**Your objective:**
Lines in the data below that contain the word "繁體中文版" are to be copied.

**Recorded information:**
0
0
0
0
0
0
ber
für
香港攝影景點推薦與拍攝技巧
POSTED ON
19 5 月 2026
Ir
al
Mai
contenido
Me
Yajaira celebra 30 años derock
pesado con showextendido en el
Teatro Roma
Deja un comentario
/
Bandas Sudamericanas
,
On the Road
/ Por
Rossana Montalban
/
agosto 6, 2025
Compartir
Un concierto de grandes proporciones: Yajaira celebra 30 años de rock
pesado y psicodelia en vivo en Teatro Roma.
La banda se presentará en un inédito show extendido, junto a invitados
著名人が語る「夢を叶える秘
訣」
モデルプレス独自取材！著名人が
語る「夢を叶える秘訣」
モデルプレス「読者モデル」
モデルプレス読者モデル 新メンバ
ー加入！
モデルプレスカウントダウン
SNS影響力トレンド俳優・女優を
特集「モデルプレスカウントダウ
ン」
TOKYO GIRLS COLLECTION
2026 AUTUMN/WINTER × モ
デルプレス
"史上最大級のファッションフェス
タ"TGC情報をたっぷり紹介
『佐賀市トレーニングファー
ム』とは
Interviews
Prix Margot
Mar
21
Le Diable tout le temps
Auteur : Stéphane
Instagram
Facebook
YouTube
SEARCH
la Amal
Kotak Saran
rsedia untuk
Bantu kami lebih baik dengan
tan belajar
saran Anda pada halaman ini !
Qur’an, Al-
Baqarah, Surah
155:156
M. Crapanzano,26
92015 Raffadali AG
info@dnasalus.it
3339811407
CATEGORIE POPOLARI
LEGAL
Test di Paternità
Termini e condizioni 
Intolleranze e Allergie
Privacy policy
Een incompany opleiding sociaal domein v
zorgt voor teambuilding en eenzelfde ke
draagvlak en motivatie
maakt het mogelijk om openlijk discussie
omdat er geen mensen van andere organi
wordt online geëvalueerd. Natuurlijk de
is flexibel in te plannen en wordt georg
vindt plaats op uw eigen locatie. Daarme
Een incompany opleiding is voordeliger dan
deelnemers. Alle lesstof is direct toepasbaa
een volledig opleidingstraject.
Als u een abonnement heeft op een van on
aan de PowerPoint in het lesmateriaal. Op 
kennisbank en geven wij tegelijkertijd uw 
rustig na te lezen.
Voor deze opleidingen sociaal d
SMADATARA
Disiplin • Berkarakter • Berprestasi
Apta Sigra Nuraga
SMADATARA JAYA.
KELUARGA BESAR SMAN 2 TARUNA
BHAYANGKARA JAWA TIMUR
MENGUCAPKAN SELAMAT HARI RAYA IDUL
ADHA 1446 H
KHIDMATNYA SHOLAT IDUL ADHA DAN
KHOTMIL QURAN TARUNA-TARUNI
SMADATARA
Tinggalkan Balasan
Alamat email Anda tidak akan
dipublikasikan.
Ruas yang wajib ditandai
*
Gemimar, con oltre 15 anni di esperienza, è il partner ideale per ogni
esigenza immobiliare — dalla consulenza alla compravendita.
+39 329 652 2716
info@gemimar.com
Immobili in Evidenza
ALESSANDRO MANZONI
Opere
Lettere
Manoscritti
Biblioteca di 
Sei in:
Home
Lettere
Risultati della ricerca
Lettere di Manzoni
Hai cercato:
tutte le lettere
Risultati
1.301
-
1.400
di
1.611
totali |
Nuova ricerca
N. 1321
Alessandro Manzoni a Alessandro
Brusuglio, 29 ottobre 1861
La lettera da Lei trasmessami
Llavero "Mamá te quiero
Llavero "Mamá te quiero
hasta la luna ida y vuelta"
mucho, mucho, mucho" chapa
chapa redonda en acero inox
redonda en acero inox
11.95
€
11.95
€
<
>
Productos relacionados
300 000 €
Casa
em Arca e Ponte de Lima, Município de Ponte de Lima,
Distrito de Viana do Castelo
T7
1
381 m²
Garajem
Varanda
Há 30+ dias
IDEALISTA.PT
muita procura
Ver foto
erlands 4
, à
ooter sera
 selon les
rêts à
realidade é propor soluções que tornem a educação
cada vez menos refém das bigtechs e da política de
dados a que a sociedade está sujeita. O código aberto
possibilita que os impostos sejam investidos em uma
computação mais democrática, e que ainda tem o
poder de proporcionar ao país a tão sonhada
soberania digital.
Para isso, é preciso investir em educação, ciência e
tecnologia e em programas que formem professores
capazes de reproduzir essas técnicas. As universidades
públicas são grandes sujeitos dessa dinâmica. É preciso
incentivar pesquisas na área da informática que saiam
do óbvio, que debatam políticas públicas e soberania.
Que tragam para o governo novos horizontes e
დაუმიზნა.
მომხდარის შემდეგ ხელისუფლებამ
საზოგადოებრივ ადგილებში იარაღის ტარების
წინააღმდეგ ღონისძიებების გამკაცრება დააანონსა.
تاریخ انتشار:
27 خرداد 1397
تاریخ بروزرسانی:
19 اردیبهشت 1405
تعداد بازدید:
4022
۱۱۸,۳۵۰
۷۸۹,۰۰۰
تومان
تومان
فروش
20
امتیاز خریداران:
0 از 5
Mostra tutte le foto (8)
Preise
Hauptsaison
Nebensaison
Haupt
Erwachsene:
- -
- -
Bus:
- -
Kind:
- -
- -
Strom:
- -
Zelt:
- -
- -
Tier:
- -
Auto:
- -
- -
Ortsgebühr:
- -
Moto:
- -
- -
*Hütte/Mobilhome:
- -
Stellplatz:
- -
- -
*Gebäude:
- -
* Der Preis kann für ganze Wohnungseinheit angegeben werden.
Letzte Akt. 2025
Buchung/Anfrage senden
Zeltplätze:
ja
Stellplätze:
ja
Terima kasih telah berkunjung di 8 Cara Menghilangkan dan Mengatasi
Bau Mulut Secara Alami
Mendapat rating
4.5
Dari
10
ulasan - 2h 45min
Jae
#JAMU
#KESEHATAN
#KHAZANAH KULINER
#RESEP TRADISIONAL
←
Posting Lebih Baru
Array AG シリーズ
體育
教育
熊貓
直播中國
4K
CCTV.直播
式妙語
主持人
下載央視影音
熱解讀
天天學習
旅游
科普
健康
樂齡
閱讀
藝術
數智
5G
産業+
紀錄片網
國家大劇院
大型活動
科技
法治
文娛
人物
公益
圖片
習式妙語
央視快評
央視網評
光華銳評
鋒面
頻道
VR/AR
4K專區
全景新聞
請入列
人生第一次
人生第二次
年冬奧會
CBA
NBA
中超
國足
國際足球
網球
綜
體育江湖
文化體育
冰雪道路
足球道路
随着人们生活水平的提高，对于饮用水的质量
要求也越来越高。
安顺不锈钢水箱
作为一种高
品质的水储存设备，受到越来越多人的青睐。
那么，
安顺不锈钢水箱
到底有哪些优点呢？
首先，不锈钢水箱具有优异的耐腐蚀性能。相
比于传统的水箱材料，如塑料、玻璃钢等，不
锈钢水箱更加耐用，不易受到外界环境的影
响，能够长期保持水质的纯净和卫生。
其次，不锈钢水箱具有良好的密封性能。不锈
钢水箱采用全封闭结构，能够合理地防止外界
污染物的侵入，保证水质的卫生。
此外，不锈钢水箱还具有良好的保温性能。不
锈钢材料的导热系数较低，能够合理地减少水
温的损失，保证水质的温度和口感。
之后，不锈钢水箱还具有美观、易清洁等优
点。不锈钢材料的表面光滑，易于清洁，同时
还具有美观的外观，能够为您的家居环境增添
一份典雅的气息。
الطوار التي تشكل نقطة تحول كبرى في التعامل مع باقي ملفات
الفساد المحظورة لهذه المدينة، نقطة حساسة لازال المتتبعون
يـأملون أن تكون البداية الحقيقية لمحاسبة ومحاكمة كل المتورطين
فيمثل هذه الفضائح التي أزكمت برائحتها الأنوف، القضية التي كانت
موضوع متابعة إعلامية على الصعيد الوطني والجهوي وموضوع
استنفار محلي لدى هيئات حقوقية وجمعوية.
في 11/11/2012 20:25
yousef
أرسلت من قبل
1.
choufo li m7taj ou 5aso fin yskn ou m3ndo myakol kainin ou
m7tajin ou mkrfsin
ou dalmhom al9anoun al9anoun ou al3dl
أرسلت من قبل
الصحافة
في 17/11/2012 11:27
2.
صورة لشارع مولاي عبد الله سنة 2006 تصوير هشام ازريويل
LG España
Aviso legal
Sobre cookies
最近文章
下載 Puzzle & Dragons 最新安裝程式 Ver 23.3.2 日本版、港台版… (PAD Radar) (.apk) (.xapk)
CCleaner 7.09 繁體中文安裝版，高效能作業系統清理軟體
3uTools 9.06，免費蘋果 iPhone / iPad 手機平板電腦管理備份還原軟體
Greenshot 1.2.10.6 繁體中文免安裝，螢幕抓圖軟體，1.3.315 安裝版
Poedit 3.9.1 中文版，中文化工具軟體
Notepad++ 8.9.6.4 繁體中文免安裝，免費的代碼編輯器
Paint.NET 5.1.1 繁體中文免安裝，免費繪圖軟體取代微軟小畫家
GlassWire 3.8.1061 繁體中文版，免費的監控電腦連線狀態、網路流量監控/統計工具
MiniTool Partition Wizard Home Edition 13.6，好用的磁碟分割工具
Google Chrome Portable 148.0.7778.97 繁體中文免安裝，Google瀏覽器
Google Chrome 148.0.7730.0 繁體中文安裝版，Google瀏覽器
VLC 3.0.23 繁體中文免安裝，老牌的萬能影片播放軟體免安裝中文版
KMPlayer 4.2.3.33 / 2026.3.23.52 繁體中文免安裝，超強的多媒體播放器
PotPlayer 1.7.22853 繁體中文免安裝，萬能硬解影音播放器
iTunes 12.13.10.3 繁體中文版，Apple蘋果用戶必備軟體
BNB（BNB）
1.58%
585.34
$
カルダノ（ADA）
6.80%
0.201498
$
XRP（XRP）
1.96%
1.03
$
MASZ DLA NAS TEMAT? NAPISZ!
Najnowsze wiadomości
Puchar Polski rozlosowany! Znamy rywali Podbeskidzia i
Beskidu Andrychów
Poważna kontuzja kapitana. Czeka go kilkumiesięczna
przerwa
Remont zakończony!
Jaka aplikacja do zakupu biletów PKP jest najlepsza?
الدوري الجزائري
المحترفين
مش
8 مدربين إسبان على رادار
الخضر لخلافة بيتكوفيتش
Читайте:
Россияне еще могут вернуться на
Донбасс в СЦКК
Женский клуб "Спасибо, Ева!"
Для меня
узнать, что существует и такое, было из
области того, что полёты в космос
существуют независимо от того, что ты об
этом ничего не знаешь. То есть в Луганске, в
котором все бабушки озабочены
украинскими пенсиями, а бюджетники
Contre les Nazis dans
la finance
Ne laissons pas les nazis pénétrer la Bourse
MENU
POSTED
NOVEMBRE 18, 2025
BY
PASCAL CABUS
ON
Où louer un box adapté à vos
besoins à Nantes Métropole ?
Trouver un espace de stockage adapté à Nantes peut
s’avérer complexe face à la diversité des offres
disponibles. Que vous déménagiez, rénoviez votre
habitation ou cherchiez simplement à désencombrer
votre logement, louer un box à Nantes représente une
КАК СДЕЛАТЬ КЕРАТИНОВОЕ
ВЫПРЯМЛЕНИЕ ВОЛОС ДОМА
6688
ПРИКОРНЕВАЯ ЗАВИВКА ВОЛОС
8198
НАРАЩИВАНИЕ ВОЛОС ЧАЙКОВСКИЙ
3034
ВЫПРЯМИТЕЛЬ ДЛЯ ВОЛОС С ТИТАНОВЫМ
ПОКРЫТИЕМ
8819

**Task answer:**
GlassWire 3.8.1061 繁體中文版，免費的監控電腦連線狀態、網路流量監控/統計工具
iTunes 12.13.10.3 繁體中文版，Apple蘋果用戶必備軟體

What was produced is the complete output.